[What to work on] Go through the material below and state how many lines include "SELECT", giving the number only.

[Source data]
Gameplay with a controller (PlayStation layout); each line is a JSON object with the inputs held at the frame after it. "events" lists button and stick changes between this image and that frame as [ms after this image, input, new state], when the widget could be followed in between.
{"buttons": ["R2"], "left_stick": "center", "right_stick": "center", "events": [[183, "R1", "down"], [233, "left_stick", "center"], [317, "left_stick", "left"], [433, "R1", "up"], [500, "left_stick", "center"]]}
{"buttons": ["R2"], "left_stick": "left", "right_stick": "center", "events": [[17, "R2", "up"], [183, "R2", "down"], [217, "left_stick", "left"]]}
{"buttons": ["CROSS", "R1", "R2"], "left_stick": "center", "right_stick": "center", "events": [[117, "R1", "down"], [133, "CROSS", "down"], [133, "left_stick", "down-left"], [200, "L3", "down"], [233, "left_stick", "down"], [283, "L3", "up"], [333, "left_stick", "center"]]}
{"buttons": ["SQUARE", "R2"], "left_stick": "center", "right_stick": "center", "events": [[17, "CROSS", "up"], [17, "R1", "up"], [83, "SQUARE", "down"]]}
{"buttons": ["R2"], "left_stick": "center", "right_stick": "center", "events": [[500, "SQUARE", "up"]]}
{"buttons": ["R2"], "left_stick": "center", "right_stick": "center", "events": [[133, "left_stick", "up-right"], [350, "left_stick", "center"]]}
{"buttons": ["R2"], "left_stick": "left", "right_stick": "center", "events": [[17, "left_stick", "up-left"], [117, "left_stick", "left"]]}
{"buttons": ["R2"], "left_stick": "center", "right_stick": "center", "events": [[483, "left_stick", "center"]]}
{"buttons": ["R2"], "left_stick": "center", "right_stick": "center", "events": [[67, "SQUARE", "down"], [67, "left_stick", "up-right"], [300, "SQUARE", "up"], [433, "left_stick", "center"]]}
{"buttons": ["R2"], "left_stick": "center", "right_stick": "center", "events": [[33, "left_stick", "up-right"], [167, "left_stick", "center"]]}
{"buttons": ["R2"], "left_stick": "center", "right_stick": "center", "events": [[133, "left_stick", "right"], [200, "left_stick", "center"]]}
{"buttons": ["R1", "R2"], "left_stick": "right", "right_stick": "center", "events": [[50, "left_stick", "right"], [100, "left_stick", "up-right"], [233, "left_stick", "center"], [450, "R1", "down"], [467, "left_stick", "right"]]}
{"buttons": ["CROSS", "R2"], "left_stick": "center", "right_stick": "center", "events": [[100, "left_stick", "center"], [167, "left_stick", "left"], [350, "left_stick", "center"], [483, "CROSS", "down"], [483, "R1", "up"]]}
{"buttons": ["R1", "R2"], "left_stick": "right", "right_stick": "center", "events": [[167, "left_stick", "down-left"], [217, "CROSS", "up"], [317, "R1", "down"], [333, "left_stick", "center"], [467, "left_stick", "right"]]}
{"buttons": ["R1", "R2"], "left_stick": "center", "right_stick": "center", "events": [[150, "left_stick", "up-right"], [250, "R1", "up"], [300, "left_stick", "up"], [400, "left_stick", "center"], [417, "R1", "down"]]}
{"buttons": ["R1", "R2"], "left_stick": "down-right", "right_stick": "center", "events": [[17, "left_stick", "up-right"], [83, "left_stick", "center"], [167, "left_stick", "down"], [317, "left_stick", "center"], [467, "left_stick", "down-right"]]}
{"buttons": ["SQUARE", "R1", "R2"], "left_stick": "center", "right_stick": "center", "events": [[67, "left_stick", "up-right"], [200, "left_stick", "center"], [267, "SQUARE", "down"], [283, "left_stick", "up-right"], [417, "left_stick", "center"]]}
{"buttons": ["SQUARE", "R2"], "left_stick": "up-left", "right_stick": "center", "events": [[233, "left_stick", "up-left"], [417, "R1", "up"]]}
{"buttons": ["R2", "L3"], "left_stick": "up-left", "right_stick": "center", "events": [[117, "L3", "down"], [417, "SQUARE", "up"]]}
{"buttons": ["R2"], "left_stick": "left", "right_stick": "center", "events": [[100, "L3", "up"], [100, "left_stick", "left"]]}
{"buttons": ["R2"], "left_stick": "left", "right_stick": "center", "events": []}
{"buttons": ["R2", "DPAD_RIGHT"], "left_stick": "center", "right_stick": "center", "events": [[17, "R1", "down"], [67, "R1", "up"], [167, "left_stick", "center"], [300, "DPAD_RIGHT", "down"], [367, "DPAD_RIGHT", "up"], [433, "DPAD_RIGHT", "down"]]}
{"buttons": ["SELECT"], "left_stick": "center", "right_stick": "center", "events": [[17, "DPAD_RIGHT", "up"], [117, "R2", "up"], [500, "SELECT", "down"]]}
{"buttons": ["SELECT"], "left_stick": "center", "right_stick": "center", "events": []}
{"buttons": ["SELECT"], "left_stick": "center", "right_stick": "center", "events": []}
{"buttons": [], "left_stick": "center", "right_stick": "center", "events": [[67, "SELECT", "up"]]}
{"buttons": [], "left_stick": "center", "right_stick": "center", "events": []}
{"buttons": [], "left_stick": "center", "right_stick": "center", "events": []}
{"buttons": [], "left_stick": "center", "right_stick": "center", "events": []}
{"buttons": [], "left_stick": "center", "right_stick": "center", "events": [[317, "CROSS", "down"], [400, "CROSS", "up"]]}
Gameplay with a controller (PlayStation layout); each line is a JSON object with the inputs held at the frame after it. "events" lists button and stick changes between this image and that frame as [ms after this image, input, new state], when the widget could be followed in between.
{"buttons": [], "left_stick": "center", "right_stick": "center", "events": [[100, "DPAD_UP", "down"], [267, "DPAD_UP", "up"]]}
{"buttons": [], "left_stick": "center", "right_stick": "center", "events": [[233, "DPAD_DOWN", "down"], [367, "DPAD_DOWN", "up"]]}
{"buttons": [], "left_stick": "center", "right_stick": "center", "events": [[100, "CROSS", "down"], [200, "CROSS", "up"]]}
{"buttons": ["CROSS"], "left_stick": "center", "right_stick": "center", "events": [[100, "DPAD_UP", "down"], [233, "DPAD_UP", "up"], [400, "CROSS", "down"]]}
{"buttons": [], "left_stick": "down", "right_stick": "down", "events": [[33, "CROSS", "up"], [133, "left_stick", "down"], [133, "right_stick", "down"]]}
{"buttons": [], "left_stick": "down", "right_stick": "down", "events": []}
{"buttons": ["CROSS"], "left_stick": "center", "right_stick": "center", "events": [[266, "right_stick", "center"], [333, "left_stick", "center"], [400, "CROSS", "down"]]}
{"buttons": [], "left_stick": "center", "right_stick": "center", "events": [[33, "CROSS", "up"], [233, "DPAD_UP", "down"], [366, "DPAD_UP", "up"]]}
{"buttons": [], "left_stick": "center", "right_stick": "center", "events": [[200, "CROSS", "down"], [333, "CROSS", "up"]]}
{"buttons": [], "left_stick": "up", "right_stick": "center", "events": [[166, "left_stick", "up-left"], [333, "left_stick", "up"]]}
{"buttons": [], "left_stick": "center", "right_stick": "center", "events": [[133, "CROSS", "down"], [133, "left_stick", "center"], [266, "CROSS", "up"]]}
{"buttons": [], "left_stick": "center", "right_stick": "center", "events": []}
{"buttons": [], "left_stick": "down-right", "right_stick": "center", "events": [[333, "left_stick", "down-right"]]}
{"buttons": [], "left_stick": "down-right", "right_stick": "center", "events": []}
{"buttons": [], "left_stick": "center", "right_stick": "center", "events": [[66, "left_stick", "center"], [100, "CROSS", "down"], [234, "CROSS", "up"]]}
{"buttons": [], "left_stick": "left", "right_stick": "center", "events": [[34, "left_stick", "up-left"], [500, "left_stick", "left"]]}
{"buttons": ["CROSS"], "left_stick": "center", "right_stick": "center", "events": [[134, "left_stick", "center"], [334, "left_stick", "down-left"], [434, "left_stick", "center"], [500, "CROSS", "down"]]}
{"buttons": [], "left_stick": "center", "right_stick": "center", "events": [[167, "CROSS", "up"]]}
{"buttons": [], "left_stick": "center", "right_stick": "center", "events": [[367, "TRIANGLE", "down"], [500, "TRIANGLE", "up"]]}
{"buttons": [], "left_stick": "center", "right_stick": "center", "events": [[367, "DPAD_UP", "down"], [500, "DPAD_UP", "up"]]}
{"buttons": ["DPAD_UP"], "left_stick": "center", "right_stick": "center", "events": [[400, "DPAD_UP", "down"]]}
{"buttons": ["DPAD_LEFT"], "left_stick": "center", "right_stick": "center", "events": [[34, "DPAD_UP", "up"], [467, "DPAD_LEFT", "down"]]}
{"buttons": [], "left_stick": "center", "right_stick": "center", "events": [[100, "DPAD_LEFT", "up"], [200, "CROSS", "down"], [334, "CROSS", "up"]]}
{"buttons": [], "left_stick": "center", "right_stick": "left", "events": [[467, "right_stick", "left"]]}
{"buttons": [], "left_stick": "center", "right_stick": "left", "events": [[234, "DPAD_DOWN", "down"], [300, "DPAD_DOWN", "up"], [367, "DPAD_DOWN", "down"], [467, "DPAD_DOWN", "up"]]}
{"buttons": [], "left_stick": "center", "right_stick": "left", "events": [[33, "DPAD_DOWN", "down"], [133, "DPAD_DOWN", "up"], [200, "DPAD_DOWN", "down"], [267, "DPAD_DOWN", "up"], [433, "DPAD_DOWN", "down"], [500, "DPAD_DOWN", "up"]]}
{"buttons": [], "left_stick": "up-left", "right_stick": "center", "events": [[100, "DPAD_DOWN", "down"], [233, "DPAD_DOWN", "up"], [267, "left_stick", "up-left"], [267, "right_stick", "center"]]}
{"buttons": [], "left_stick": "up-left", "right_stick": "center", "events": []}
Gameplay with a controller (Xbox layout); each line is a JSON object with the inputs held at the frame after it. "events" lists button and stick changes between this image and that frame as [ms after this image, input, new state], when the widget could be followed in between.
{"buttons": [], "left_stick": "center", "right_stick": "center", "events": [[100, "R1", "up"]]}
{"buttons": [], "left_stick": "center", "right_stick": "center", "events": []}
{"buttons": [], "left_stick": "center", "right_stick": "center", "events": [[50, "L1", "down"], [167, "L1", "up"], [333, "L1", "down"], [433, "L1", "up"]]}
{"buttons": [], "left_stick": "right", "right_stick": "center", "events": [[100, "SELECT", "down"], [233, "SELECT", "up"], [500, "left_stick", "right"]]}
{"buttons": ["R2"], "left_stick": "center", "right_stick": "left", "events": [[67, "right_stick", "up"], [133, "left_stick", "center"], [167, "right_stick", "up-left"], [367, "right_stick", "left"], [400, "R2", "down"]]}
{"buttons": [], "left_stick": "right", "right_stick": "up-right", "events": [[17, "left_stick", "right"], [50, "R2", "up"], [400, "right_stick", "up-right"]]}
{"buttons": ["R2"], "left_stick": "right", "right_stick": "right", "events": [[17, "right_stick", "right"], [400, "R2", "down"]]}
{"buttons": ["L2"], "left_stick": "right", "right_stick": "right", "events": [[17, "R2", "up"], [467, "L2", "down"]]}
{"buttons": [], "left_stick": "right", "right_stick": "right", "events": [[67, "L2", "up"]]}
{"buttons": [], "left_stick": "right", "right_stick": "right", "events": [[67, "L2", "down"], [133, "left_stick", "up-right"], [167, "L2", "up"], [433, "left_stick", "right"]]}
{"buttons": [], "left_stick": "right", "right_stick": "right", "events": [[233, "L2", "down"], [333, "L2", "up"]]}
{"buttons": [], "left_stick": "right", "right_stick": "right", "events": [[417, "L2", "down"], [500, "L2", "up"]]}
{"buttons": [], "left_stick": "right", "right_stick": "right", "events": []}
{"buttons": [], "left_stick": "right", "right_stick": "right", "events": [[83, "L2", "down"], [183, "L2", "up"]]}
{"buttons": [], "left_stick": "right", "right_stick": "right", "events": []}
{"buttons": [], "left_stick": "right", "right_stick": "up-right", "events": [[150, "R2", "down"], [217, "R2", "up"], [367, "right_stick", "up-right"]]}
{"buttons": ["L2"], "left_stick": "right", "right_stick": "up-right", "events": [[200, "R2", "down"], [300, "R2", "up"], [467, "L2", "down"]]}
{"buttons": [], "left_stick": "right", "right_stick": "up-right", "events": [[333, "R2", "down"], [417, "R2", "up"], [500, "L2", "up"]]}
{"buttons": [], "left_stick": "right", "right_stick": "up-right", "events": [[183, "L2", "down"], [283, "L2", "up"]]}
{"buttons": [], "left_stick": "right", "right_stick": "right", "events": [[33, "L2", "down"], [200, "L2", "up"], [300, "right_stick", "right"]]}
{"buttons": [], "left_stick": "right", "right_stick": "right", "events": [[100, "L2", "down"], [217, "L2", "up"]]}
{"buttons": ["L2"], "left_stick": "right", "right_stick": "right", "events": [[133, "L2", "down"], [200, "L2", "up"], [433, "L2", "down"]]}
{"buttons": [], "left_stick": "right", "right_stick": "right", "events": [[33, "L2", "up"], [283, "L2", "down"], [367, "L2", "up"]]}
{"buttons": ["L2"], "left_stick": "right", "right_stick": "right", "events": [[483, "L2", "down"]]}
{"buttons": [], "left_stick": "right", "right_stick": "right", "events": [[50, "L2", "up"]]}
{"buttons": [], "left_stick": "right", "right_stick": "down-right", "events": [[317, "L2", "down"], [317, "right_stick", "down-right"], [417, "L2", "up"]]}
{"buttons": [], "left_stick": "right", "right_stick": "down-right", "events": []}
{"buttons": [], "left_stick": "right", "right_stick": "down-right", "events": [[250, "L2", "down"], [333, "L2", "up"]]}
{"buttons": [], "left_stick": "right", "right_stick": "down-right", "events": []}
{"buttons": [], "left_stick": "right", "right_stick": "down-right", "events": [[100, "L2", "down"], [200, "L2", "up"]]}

[Result of the exercise] 5